ACTIVITIES:
**1)** In the article on eggs, which two carotenoids are named as beneficial for the eyes?
**2)** For each statement below, say yes or no to whether it agrees with the article on eggs, and quote the words of the article that decide it. (a) One large hard-boiled egg contains 186 mg of cholesterol. (b) A pastured or free-range egg contains more cholesterol than other eggs. (c) An estimated 0.12% of eggs are contaminated with salmonella.

SOURCE TEXT:
Some doctors believe that the allowed number of eggs should be even higher.
The health benefits of eggs are many; they are excellent for overall well-being, heart health, eye health, brain health, skin health, and longevity, according to holistic nutrition specialist Dr. Josh Axe.
Eggs contain such a high quality source of protein that the World Health Organization uses then to evaluate other protein-rich foods. Protein helps the body keep itself in the best shape possible.
They are also a good source of omega-3 fatty acids, which help reduce risk of heart disease and regulate cholesterol. Omega-3s are especially lacking in the standard American diet, which is what makes egg consumption such a benefit for many people — especially when choosing pastured or organic eggs.
In addition, eggs contain carotenoids, nutrients that may help people live longer and have fewer chronic diseases. These may be partly responsible for Morano’s long life.
Carotenoids are also great for eye and skin health. The two carotenoids that are beneficial for the eyes are lutein and zeaxanthin. They protect from glaucoma and macular degeneration.
The nutritional composition of one large hard-boiled egg is the following:
Cholesterol: 186 mg
Selenium: 15.4 mcg
Riboflavin: 0.3 mg
Vitamin D: 44 IU
Vitamin B12: 0.6 mg
Phosphorous: 86 mg
Vitamin A: 293 IU
Folate: 22 mcg
Pastured or Free-Range Eggs Are Better
Not every egg is the same, as the health of each eggs is directly affected by the health of the chicken. Pastured (the top choice for nutrition) or free-range chickens are healthier, and they lay eggs that have higher nutritional values (see this article to learn about what each carton claim actually means). That’s because they’re allowed to forage for insects, worms, and other natural foods that change the composition of the eggs they lay.
A pastured or free range egg contains less cholesterol and saturated fat, but more vitamins A and E, more omega-3s, and more beta-carotene, according to a report by Mother Earth News.
Are Raw Eggs Healthy or Safe?
Raw eggs have been consumed by people for centuries and have only recently became a controversial subject.
The supporters of raw eggs believe that when cooked, an egg loses a lot of its nutrients. Others find the nutritional content to be about the same, but argue that it is easier for the body to digest raw nutrients.
The part that concerns many when it comes to consuming raw eggs is the risk of bacteria such as salmonella, but are these concerns justified?
Salmonella is becoming less common and right now only an estimated 0.012% of eggs is contaminated. Even if an egg is contaminated, often the bacteria has no chance to grow or spread. And it is highly unlikely to make you sick, especially if your body has a healthy amount of good bacteria in the intestinal system.
People who consume raw eggs are often highly health-conscious and have properly functioning bodies that take care of bacteria if it happens to be injected with the contaminated food.
The situation is not the same for people with weak immune systems.

EXTRACTED RECORDS:
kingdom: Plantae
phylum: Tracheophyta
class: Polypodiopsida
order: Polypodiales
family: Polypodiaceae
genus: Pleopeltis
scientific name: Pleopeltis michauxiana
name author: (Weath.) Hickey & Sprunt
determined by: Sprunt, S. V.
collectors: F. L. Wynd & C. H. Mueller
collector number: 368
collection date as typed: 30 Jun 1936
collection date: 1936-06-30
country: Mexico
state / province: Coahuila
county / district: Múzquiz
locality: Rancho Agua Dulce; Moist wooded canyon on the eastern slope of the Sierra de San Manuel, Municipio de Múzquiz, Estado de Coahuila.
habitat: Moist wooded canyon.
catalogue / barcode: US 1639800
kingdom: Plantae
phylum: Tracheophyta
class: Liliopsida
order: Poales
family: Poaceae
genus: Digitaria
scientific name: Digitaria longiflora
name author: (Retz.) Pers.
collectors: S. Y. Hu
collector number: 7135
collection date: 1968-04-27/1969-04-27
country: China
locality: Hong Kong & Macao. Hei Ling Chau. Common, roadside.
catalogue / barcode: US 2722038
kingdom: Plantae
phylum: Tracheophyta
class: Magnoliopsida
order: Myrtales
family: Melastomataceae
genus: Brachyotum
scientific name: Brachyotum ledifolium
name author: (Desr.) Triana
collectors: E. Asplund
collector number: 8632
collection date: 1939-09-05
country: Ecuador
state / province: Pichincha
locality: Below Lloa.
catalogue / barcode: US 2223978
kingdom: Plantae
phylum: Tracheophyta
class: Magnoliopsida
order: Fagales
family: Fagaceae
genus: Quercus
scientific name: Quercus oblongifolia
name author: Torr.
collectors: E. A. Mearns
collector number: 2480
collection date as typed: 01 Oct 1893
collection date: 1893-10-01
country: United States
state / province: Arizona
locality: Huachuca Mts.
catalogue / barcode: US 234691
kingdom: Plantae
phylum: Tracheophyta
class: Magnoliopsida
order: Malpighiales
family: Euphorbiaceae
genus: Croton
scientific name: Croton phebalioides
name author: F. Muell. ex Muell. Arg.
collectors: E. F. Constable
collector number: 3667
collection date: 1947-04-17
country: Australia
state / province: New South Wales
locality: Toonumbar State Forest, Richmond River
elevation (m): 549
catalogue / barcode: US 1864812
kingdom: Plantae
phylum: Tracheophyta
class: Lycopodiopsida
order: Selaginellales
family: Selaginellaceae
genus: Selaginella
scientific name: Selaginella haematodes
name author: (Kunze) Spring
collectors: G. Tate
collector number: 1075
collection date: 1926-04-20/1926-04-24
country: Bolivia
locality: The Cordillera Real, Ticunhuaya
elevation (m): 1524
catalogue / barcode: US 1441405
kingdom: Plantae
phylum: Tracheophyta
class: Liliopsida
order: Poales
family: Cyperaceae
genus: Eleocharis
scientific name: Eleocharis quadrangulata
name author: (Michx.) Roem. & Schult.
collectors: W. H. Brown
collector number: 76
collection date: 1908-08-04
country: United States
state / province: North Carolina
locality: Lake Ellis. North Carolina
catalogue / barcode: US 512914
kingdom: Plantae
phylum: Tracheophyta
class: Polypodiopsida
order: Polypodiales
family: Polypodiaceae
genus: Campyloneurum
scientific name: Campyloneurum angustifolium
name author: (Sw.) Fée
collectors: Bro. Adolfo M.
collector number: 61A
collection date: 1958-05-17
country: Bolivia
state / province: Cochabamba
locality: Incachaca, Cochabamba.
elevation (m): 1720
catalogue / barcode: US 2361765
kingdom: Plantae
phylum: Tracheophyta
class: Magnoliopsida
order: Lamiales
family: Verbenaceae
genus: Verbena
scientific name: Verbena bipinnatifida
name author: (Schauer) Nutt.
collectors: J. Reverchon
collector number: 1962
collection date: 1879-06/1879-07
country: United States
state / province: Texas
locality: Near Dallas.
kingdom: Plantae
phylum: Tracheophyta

EXERCISE RESPONSES:
**1)** Lutein and zeaxanthin.

**2)**
(a) Yes: "Cholesterol: 186 mg"
(b) No: "A pastured or free range egg contains less cholesterol and saturated fat"
(c) No: "only an estimated 0.012% of eggs is contaminated"